◆ Dataset entries
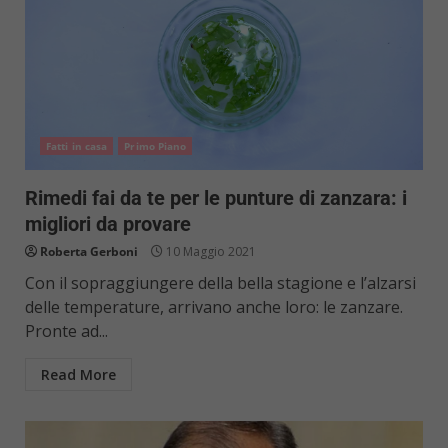
Fatti in casa
Primo Piano
Rimedi fai da te per le punture di zanzara: i
migliori da provare
Roberta Gerboni
10 Maggio 2021
Con il sopraggiungere della bella stagione e l’alzarsi
delle temperature, arrivano anche loro: le zanzare.
Pronte ad...
Read More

◆ Exercise prompt
Copy every line of text in the rows above without changing anything, and leave the pictures out of your answer.

◆ Task solution
Fatti in casa
Primo Piano
Rimedi fai da te per le punture di zanzara: i
migliori da provare
Roberta Gerboni
10 Maggio 2021
Con il sopraggiungere della bella stagione e l’alzarsi
delle temperature, arrivano anche loro: le zanzare.
Pronte ad...
Read More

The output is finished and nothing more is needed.